Wednesday, January 13, 2010

Underwear Predictions

This piece by Calvin Trillin in The New Yorker cracked me up much more than the insufferable Woody Allen piece in the same issue (I think Allen's funny bone is irretrievably broken and I think he should call it quits).
Meanwhile, underwear explosives make me ponder: after the latest fiasco, may this not be the coup de grace for Al Qaeda? After this painful humiliation, not to mention the vilification and growing impatience of the entire world, they may just decide (if they know what is good for them) to call it a day. However, knowing how rational they are, they may get even angrier and find even more violent ways to get to date 72 women. 
In any case, my wish is obviously for the former. My instinct tells me that senseless violence cannot possibly be sustainable for organizations on a long term basis. Eventually the young idiots who get recruited to blow themselves up are going to think twice about what may happen to their balls.

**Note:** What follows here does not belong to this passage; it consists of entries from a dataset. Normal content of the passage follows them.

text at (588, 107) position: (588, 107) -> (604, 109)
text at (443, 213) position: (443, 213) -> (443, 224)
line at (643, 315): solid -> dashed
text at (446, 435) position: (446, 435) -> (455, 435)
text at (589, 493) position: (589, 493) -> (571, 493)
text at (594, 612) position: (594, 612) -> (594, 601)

Do not underestimate the symbolic significance of the charred ball imagery: it may prove to be more powerful than all our antiterrorist efforts so far.
The same may apply for those who work for the drug cartels. Is there enough money in the world to be able to live with such fear and violence, to put not only yourself but those close to you in harm's way?
What about morale? What about the generalized oprobium of society? What about the heavy personal losses? There has to be a tipping point, no?
As this enlightening piece by Steve Coll suggests (also wishful thinking, such as mine) Al Qaeda really has nothing to recommend it to the Muslim world. It does not provide anything positive to its Muslim brethren, no social programs, no cohesive community building, just aggravation and the anger, resentment and prejudice of the rest of the world. They are eventually going to be exhausted and destroyed by their own nihilism. Hopefully sooner, rather than later.
I heard the Dalai Lama once say that good is practical and evil is impractical. I liked this statement for its lack of hokey spirituality. For its pragmatism.  And I think it is true. Under any circumstance, using fear, intimidation, violence, coercion, torture, etc, does not lead to any sustainable practical results. Look at the Nazis, look at Stalin, at Mao, at terrorist organizations. Their immediate gains are only fear. And the fear of others is not that great a gain. What real purpose can it serve?
The terrorists are winning the battle only insofar as they are making us irrational (you are not allowed to read a book on a plane? Lipstick is a dangerous weapon?).
And that is why they must be stopped.